Tipping is a pain. Everyone hates the awkward ambiguity of the practice — the fear of tipping too little, the resentment of tipping too much even when your service is bad. Now, there's a much better reason to call for the end of tipping and it's coming from advocates for waiters themselves. To be clear, Restaurant Opportunities Center (ROC) United doesn't say it wants to end tipping, but the organization is campaigning to raise the minimum wage of tipped workers to be the same as everyone else's. As it stands now, most state laws allow the minimum wage for such workers to stand much lower ($2.13 versus $7.25), assuming that tips will raise them to the minimum. Employers are supposed to make up the difference if and when tips don't, but they have little enforcement to do so, ROC says. The issue goes beyond economics, too, as the organization believes that tipping is part of the reason four out of five women in the food service industry are sexually harassed by their customers, according to an ROC survey. "When you live off the tips, you have to tolerate whatever the customer might do to you, however they might touch you or treat you or talk to you, because the customer is always right," ROC cofounder and co-director Saru Jayaraman told The Guardian. "The customer pays your bills, not your employer.” In the ROC survey, women were twice as likely to report being harassed in states where the minimum wage is lower for tipped workers than in places such as California, where there the minimum wage is the same for all employees, tipped or not.
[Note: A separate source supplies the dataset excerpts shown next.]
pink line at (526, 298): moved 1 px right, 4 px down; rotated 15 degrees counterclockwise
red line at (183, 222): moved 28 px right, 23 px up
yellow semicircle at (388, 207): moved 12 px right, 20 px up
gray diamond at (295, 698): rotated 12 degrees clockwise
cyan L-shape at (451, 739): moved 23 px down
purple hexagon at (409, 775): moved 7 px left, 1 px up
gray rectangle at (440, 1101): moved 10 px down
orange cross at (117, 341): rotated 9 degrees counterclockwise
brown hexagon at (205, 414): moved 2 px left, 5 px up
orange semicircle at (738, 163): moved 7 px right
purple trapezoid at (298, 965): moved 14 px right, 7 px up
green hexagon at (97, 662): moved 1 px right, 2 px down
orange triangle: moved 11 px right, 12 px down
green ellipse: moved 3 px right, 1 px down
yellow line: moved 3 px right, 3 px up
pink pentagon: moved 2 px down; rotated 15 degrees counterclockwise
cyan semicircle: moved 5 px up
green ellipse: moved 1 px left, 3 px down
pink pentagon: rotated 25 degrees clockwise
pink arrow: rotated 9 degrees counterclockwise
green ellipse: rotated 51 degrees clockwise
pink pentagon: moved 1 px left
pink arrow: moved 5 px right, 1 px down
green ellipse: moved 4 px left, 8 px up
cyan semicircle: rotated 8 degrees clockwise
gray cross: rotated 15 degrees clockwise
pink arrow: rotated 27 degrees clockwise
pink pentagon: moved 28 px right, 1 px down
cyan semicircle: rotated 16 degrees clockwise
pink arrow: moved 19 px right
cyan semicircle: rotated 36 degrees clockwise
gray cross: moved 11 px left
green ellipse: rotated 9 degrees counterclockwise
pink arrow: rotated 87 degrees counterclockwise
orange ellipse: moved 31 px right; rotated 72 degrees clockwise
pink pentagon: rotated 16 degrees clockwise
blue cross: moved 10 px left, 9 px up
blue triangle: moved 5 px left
The National Restaurant Association, which represents restaurant owners, has been fighting back against calls to raise the minimum wage, claiming that higher minimum wages will force restaurants out of business altogether. Meanwhile, an experiment is underway in New York City. Danny Meyer is eliminating tipping at his restaurants, beginning with The Modern at the Museum of Modern Art. If his customers show they're willing to pay higher prices to include "hospitality," the idea may one day trickle down to everyday chains.